▶ _DATA RECORDS_:
——————————
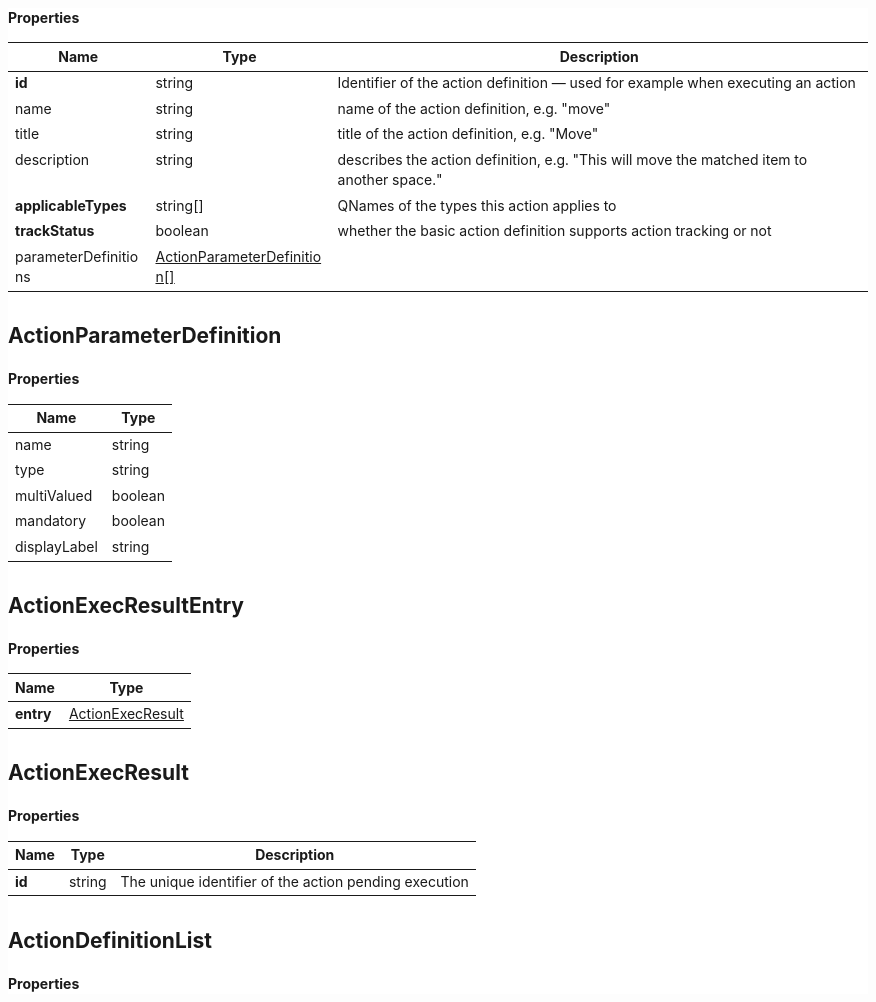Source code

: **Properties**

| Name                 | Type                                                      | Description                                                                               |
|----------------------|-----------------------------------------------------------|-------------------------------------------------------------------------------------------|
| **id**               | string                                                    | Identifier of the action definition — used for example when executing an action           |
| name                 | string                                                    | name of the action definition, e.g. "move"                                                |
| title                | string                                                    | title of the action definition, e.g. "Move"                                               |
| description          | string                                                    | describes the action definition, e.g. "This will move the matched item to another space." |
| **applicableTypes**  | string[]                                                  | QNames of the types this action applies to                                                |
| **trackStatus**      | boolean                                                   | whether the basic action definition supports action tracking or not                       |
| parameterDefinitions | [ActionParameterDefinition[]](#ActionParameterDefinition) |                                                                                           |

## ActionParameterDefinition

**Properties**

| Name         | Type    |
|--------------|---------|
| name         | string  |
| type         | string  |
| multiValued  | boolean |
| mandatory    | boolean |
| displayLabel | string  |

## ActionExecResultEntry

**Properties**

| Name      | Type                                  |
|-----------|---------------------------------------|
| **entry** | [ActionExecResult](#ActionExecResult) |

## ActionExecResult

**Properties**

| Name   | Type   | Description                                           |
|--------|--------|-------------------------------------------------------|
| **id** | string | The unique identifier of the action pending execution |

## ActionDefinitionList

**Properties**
——————————
▶ _DESCRIPTION OF THE TASK_: Gather each line from the entries above that contains the string "boolean".

▶ _SOLUTION TO THE PROBLEM_:
| **trackStatus**      | boolean                                                   | whether the basic action definition supports action tracking or not                       |
| multiValued  | boolean |
| mandatory    | boolean |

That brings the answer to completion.